> **本文**:
キッスで殺せ

1998/08/17 日本ヘラルド映画試写室
1955年にロバート・アルドリッチが作った探偵映画の完全版。
途中で寝てしまったので評価は保留します。by K. Hattori


 『ヴェラクルス』や『特攻大作戦』のロバート・アルドリッチが、ミッキー・スピレインのマイク・ハマーものを原作に、1955年に製作・監督したフィルムノワール作品。今回上映されたのは、アルドリッチが個人的に所有していたというディレクターズ・カット版。公開当時のバージョンとはラストシーンが異なるという。最近はディレクターズ・カットが大流行だが、これはアンハッピーな結末で終るはずだった監督の意図を復元したものであることが多い。このため、多くの映画ファンは「ハリウッドはハッピーエンドしか許さない」と頭から思い込んでいる。例えば『未来世紀ブラジル』を巡って行なわれた監督と製作者との戦いを見れば、ロバート・アルトマン監督の『ザ・プレイヤー』に描かれている強引なハッピーエンディング指向が、冗談でも何でもないハリウッドの現実であることがわかるはずだ。

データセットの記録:
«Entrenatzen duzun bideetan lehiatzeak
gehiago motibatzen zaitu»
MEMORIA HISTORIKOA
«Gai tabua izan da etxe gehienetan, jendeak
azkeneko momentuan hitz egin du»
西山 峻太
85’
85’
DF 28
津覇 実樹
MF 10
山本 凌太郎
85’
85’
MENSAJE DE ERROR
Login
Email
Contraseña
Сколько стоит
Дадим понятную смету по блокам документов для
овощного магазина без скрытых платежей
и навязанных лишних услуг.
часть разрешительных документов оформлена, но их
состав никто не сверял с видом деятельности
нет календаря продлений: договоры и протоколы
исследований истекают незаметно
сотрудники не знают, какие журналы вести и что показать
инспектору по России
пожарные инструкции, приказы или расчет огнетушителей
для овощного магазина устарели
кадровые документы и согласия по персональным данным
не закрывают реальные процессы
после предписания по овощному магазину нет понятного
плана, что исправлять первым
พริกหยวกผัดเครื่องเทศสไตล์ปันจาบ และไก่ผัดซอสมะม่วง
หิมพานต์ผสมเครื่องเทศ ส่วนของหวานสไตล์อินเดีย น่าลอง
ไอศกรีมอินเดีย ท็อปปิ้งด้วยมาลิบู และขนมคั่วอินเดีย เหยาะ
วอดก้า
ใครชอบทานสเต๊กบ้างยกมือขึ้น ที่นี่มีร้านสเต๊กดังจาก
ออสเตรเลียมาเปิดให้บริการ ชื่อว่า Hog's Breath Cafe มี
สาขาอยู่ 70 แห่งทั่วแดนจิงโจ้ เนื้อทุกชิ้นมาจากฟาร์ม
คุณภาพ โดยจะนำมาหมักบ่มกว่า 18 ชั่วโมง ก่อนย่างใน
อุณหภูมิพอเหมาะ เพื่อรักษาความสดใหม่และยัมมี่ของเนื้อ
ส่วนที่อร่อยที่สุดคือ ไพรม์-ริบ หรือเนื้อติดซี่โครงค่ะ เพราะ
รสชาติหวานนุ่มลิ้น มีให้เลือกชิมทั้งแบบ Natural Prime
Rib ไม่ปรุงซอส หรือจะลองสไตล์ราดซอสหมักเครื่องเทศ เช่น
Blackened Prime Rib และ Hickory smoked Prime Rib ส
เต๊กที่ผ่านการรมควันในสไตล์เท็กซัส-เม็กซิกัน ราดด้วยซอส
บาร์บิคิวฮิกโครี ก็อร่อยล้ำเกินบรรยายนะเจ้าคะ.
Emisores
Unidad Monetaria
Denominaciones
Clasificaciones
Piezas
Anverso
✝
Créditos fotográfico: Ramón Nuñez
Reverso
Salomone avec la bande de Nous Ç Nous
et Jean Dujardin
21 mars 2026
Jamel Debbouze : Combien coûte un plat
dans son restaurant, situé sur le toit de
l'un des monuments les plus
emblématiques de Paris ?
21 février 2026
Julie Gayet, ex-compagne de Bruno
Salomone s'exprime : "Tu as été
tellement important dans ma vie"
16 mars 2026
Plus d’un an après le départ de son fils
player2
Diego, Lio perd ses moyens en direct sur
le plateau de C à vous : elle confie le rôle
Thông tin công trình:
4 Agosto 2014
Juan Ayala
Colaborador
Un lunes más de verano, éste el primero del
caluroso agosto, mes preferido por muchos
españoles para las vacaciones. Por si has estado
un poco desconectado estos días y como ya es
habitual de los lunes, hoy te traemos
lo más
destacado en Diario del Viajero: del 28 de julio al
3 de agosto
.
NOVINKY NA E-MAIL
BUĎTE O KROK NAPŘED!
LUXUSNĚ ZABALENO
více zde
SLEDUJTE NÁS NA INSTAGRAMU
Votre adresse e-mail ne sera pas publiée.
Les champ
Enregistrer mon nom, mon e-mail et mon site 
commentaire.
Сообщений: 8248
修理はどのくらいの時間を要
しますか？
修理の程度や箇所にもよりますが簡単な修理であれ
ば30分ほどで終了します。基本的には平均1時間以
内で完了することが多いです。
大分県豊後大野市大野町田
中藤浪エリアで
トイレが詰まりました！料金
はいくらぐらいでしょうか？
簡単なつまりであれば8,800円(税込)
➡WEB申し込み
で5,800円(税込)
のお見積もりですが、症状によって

> **やること**:
次の1.〜3.が本文と合っているかどうか、「はい」か「いいえ」で答え、決め手になる本文の言葉をそのまま引用して添えてください。
1. この映画は1955年に作られた。
2. 今回上映されたのは、公開当時と同じバージョンだった。
3. 原作はミッキー・スピレインのマイク・ハマーものである。
このデータは本文とは関係ありません。

> **解答**:
1. はい。「1955年に製作・監督したフィルムノワール作品」
2. いいえ。「公開当時のバージョンとはラストシーンが異なるという」
3. はい。「ミッキー・スピレインのマイク・ハマーものを原作に」